Look for daylight movement in your trail-camera photos. The closer you get to a buck’s core area, the more daylight movement you should see. Some deer just don’t move much in the day, no matter how close you get to their backyards.
Those aren’t the most fun to hunt because you can spend a lot of long hours waiting for them to change their behavior. I usually put bucks like this on the backburner and focus on hunting bucks showing daylight activity.
What to Look For
When studying your trail-cam photos, there are four things you can quickly learn. First, you can find a buck to hunt, of course. Second, look for frequency. How often is he there? If he is there only once per week, you are probably on the fringe of his core area.
If he is only there once in a great while (every few weeks), you are even farther out of the action, likely on the fringe of his range (which is larger than his core). In that case, you aren’t really hunting him yet. You need to keep moving and searching.
Third, you can see which direction he is coming from when approaching the camera and which direction he is going when he leaves. In the evenings, his butt is likely pointing roughly toward his bedding area in the first photo of the buck. That is the most reliable method I have found to estimate where a buck is bedding. You can work backwards from there if he is only arriving after dark.

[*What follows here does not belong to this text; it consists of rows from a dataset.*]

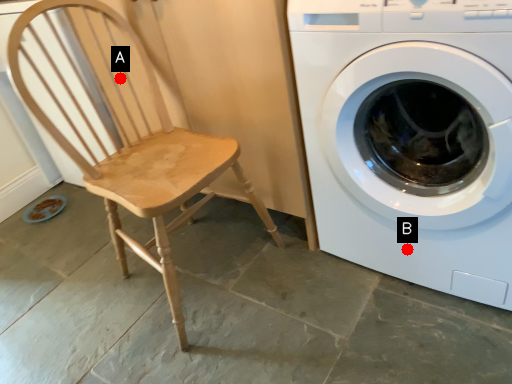
Question: Two points are circled on the image, labeled by A and B beside each circle. Among these points, which one is farthest from the camera?

Choices:
 (A) A is further
 (B) B is further

Answer: (A)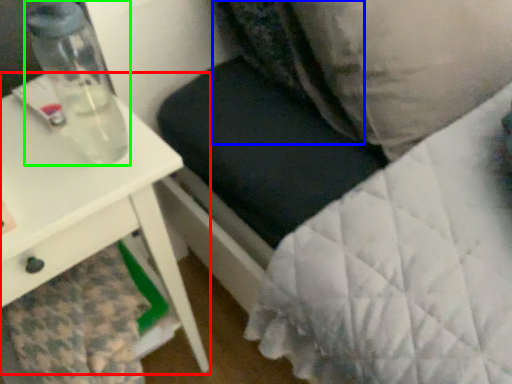
Question: Estimate the real-world distances between objects in this image. Which object is farther from table (highlighted by a red box), pillow (highlighted by a blue box) or bottle (highlighted by a green box)?

Choices:
 (A) pillow
 (B) bottle

Answer: (A)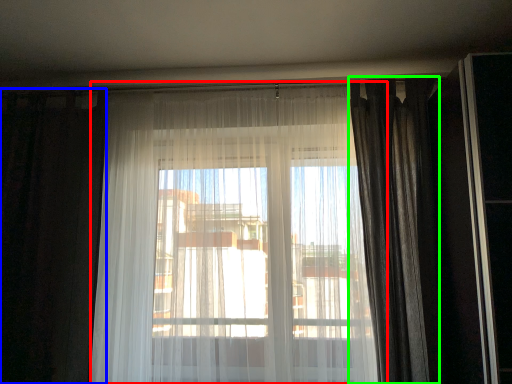
Question: Which object is positioned closest to curtain (highlighted by a red box)? Select from curtain (highlighted by a blue box) and curtain (highlighted by a green box).

Choices:
 (A) curtain
 (B) curtain

Answer: (A)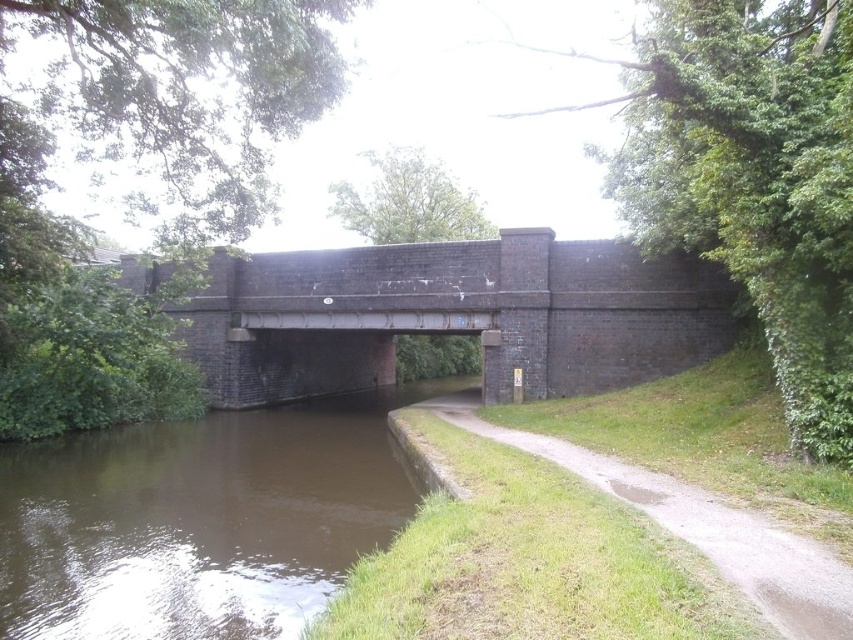
You are standing at the bridge looking towards the canal. There are two points marked in the scene, one at coordinates point (22, 541) and the other at point (850, 595). Which point is closer to you?

Point (22, 541) is closer to you because it is further to the viewer than point (850, 595).

You are a delivery robot with a waterproof rating of 3 meters. You need to cross from the bridge to the grassy area. The route requires moving from the bridge down to the green grassy path at lower center. However, there is brown murky water at lower left in your path. Can you safely navigate around the water to reach the path without getting wet?

The brown murky water at lower left is to the left of the green grassy path at lower center. Since the robot can go around the water by moving to the right side of the path, it can safely reach the green grassy path at lower center without getting wet.

You are a small toy car that is 10 cm tall. You want to drive under the brown brick bridge at center to reach the green grassy path at lower center. Can you fit under the bridge?

The brown brick bridge at center is taller than green grassy path at lower center. Since the bridge is taller, the clearance under it should be sufficient for the toy car which is only 10 cm tall. Therefore, the toy car can fit under the brown brick bridge at center to reach the green grassy path at lower center.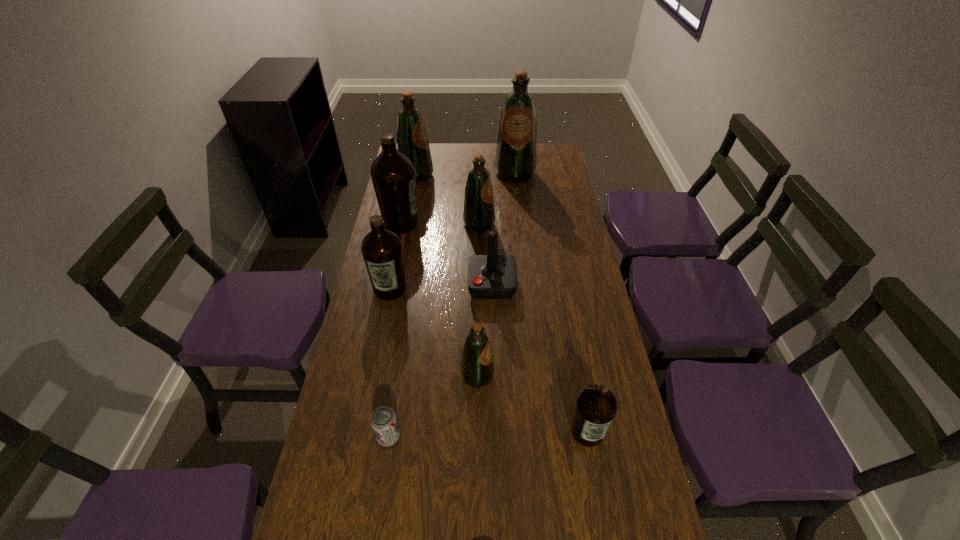
Find the location of a particular element. The height and width of the screenshot is (540, 960). the rightmost brown olive oil is located at coordinates (596, 406).

Locate an element on the screen. The width and height of the screenshot is (960, 540). the nearest olive oil is located at coordinates click(x=596, y=406).

Find the location of a particular element. the shortest object is located at coordinates (384, 423).

Where is `free space located 0.270m on the front-facing side of the tallest olive oil`? free space located 0.270m on the front-facing side of the tallest olive oil is located at coordinates (520, 222).

Find the location of `vacant point located 0.390m on the front-facing side of the leftmost green olive oil`. vacant point located 0.390m on the front-facing side of the leftmost green olive oil is located at coordinates [519, 175].

This screenshot has width=960, height=540. I want to click on free space located 0.360m on the label of the farthest brown olive oil, so click(511, 222).

This screenshot has height=540, width=960. In order to click on free point located on the front-facing side of the third farthest green olive oil in this screenshot , I will do `click(558, 224)`.

This screenshot has height=540, width=960. In order to click on vacant space located on the label of the second nearest brown olive oil in this screenshot , I will do `click(372, 381)`.

Locate an element on the screen. This screenshot has height=540, width=960. blank space located on the right of the joystick is located at coordinates (556, 285).

Locate an element on the screen. This screenshot has height=540, width=960. vacant space situated on the front-facing side of the smallest green olive oil is located at coordinates (574, 376).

Finally, as mentioned, pay attention to the time of day. You want to focus on daylight activity. If you hunt a buck that is only moving at night, you may still get him (there is always hope as long as you are in a tree) but you also run a high risk you will use up your best chance. Remember, the first time in is often your best chance for taking a mature buck, so I like to save that trump card for when the buck is most killable.
After you gain all this information about a buck, the stand site will suggest itself; just be careful with your impact. You may not get him the first time in. That being the case, you need a bulletproof exit route so you don’t bump or alert any deer.
I would rather hunt a stand overlooking minimal sign in an accessible spot on the fringe of a buck’s core area than hunt a stand overlooking great sign in the center of it. Time is always a critical ally in this game, and time is on your side as long as a buck doesn’t know he is being hunted.
Conversely, if you try to hunt the center of a buck’s core area, you might kill him the first time in, but you might also spend the rest of the season wondering where he went after you unknowingly bump him.
I had to make this tough choice during the 2012 season when I ended up killing the biggest buck of my life. He was 7 years old that year, and his range was very small — no more than 30 acres.
In fact, he was very active in the center of that range based on photos I got from a camera on a ditch crossing that we use to access a small field when planting it.
The buck was showing up on the camera nearly every day in full daylight at that crossing. Man, it was tempting to go in after him, but I was afraid the swirling winds in that small bottom would give me and my cameraman away.
I stuck to my guns and eventually shot him from the edge of a feeding area on the fringe of his core. His overall range was small; he didn’t seem to be going anywhere. Time was on my side.
It made the most sense to be conservative. If he had been a roamer or his range had overlapped other properties I couldn’t hunt, I might have been more aggressive. Again, this is the art of deer hunting — using all your resources to figure out when it makes sense to apply pressure and when it makes sense to stick to the fringes.